• [PROVIDED TEXT]:
━━━━━━━━━━

Joe Biden is set for a flurry of action to combat the climate crisis on his first day as U.S. president by immediately rejoining the Paris climate agreement and blocking the Keystone XL pipeline, although experts have warned lengthier, and harder, environmental battles lie ahead in his presidency.
In a series of plans drawn up by Biden’s incoming administration for his first day in office, the new president will take the resonant step of bringing the U.S. back into the Paris climate accords, an international agreement to curb dangerous global heating that Donald Trump exited.
The Democrat, who was sworn in on Wednesday, is also set to revoke a permit for the Keystone XL pipeline, a controversial cross-border project that would bring 830,000 barrels of crude oil each day from Alberta, Canada, to a pipeline that runs to oil refineries on the Gulf of Mexico coast. The president-elect is also expected to reverse Trump’s undoing of rules that limited the emission of methane, a potent greenhouse gas, from oil and gas drilling operations.
“Day one, Biden will rejoin Paris, regulate methane emissions, and continue taking many other aggressive executive climate actions in the opening days and weeks of his presidency,” said Paul Bledsoe, who was a climate adviser to Bill Clinton’s White House, now with the Progressive Policy Institute.

━━━━━━━━━━

• [DATA SUPPLIED]:

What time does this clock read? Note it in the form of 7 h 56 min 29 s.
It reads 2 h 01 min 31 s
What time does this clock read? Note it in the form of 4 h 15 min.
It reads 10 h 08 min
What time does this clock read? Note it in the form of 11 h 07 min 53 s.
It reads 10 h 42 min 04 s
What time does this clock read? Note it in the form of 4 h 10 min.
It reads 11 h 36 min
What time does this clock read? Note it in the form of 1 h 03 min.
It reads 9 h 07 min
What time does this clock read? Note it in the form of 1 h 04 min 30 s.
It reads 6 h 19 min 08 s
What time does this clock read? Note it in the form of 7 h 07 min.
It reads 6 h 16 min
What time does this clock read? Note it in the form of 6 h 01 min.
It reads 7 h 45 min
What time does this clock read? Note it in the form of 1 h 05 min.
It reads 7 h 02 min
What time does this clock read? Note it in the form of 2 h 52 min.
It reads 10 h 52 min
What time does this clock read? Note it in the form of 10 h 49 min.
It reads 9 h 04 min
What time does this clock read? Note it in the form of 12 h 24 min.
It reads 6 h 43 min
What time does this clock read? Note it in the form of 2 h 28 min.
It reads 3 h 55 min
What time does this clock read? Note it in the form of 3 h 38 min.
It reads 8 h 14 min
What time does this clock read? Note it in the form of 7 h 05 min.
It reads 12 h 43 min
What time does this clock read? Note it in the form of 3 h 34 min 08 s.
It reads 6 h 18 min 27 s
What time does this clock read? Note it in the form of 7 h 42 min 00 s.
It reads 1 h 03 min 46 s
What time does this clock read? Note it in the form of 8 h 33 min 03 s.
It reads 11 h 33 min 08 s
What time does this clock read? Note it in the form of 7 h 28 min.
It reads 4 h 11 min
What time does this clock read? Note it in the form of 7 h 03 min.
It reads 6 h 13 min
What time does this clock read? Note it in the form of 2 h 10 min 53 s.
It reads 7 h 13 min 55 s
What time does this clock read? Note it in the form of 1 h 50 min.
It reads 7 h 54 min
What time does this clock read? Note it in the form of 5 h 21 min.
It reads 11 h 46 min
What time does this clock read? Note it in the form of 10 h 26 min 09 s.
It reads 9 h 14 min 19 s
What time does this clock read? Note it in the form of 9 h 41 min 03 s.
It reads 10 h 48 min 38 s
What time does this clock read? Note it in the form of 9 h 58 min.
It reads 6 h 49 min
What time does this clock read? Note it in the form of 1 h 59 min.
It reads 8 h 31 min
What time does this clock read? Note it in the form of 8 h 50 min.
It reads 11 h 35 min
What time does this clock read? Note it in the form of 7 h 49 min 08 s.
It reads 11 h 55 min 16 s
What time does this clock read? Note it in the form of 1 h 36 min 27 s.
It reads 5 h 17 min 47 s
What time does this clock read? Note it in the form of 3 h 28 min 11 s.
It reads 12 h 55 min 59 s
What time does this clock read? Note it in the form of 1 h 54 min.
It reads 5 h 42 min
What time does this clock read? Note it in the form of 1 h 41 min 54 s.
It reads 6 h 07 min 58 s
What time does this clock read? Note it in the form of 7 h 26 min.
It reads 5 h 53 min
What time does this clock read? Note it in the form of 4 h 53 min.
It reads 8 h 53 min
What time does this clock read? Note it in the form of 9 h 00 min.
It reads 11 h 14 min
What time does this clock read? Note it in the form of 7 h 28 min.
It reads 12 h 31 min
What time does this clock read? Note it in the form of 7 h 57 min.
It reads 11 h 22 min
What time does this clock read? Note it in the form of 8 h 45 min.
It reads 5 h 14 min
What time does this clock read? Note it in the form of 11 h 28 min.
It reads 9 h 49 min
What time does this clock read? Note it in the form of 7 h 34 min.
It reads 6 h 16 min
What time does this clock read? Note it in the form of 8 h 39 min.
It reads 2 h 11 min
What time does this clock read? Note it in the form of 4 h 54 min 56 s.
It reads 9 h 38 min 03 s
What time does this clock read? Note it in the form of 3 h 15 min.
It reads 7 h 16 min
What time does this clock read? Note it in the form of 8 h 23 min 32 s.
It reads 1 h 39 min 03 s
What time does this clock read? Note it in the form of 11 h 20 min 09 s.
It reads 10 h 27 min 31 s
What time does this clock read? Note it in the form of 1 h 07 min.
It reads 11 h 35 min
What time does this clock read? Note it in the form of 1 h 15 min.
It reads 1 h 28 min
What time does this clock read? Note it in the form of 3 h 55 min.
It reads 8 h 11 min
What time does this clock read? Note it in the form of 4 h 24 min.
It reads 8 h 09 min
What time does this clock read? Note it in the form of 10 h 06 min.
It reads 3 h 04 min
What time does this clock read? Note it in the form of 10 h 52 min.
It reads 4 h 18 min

━━━━━━━━━━

• [DIRECTION]:
Answer these questions using the article on Biden's first-day climate actions.
1. Which international agreement is the new president set to bring the U.S. back into?
2. How many barrels of crude oil each day would the Keystone XL pipeline bring, and from where?
3. Which organization is Paul Bledsoe now with?

• [CORRECT RESPONSE]:
1. The Paris climate agreement.
2. 830,000 barrels a day, from Alberta, Canada.
3. The Progressive Policy Institute.